On the use of 14CO2 as a tracer for fossil fuel CO2: Quantifying uncertainties using an atmospheric transport model



[1] Δ14CO2 observations are increasingly used to constrain recently added fossil fuel CO2 in the atmosphere. We use the LMDZ global atmospheric transport model to examine the pseudo-Lagrangian framework commonly used to determine recently added fossil fuel CO2 (CO2ff). Our results confirm that Δ14CO2 spatial variability in the Northern Hemisphere troposphere is dominated by the effect of CO2ff, whereas in the Southern Hemisphere, ocean CO2 exchange is more important. The model indicates that the free troposphere, at 3–5 km altitude, is a good choice for “background,” relative to which the recently added fossil fuel CO2 can be calculated, although spatial variability in free tropospheric Δ14CO2 contributes additional uncertainty to the CO2ff calculation.
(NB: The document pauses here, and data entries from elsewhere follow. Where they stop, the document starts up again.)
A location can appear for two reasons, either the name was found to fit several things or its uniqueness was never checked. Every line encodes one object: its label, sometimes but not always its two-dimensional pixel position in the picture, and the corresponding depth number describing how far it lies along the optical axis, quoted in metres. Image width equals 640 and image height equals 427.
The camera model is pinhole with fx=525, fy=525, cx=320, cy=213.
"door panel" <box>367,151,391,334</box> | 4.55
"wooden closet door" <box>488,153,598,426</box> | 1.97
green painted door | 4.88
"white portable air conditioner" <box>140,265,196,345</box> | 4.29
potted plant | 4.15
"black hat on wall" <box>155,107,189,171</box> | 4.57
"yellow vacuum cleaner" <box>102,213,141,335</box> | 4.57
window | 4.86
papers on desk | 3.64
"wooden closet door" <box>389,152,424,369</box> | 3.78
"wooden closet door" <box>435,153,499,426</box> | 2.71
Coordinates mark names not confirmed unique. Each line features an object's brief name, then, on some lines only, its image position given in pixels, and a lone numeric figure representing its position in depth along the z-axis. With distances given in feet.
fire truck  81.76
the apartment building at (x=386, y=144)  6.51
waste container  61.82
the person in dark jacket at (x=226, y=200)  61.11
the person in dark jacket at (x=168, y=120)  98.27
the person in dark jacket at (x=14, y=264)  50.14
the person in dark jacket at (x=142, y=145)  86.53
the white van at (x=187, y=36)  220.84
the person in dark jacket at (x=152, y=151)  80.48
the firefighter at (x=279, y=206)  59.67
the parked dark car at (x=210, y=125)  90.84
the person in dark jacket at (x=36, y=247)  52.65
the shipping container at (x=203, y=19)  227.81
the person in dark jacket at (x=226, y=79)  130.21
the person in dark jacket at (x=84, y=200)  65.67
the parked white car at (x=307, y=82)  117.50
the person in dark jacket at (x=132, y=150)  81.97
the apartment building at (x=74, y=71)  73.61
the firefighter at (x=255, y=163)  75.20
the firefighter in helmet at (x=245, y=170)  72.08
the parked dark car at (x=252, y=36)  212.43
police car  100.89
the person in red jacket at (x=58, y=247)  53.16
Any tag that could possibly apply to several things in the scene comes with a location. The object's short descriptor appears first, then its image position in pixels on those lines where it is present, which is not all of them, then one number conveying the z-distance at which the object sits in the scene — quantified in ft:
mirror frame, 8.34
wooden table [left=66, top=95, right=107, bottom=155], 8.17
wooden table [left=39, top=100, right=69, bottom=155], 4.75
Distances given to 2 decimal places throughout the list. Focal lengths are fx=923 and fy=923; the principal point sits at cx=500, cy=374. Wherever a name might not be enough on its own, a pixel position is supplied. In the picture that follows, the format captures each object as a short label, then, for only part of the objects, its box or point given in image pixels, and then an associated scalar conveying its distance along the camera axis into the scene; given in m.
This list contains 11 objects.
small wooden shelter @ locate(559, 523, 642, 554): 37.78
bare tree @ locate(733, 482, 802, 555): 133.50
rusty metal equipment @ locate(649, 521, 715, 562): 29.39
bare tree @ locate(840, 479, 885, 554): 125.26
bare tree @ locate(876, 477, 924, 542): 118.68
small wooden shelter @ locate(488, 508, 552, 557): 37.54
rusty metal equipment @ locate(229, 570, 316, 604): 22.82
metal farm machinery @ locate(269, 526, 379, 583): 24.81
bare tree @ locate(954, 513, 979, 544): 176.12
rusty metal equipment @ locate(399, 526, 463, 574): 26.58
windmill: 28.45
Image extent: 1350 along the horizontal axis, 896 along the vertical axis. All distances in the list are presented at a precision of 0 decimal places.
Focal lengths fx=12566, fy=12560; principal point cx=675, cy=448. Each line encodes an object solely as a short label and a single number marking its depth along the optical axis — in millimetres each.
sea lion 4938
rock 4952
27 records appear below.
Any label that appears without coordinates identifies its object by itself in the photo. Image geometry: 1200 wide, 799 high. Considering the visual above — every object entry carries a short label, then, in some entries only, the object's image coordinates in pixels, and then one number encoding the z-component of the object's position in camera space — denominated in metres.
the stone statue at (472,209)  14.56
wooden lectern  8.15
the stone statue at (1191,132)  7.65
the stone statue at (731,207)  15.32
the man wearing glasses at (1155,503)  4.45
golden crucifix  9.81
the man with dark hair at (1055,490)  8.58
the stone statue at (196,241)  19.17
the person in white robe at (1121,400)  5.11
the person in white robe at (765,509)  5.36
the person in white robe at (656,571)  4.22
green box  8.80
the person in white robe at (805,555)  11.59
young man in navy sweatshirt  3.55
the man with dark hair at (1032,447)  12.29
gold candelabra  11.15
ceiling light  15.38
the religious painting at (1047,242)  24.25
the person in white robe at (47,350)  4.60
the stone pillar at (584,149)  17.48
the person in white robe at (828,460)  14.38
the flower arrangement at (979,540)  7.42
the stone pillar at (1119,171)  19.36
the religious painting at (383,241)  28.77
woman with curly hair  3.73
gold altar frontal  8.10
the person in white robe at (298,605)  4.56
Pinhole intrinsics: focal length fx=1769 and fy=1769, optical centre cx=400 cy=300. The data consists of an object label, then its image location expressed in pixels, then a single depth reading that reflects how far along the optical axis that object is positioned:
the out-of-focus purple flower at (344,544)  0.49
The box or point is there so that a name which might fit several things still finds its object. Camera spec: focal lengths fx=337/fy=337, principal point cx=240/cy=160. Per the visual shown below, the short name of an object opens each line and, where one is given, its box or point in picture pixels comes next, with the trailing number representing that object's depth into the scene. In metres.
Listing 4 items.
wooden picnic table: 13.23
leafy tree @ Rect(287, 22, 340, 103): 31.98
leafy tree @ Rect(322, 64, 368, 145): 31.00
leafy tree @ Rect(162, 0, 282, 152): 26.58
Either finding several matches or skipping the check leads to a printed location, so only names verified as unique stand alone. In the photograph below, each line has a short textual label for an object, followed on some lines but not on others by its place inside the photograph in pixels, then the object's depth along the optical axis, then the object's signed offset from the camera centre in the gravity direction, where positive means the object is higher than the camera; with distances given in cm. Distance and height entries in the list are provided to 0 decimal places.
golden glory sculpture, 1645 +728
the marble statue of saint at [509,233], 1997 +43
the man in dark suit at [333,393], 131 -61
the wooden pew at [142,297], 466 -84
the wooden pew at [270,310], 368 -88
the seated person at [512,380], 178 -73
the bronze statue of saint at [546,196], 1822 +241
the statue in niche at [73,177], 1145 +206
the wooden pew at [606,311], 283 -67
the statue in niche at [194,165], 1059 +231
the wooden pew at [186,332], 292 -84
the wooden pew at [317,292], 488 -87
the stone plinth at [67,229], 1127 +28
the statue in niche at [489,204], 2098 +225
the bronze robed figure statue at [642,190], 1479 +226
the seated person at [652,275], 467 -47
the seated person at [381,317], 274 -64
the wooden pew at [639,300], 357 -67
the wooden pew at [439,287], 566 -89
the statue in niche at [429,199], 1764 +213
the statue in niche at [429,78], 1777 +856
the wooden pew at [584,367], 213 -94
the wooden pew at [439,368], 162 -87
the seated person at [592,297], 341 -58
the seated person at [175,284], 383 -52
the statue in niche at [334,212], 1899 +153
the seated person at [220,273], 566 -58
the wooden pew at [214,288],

Comparison of model and observations suggests that care must be taken in using high-altitude mountain sites as a proxy for free tropospheric air, since these sites may be occasionally influenced by (polluted) boundary layer air, especially in summer. Other sources of CO2 which have Δ14C different than that of the atmosphere contribute a bias, which, over the Northern Hemisphere land, is mostly due to the terrestrial biosphere, whereas ocean CO2 exchange and nuclear industry and natural cosmogenic production of 14C contribute only weakly. The model indicates that neglecting this bias leads to a consistent underestimation of CO2ff, typically between 0.2 and 0.5ppm of CO2, with a maximum in summer. While our analysis focuses on fossil fuel CO2, our conclusions, particularly the choice of background site, can also be applied to other trace gases emitted at the surface.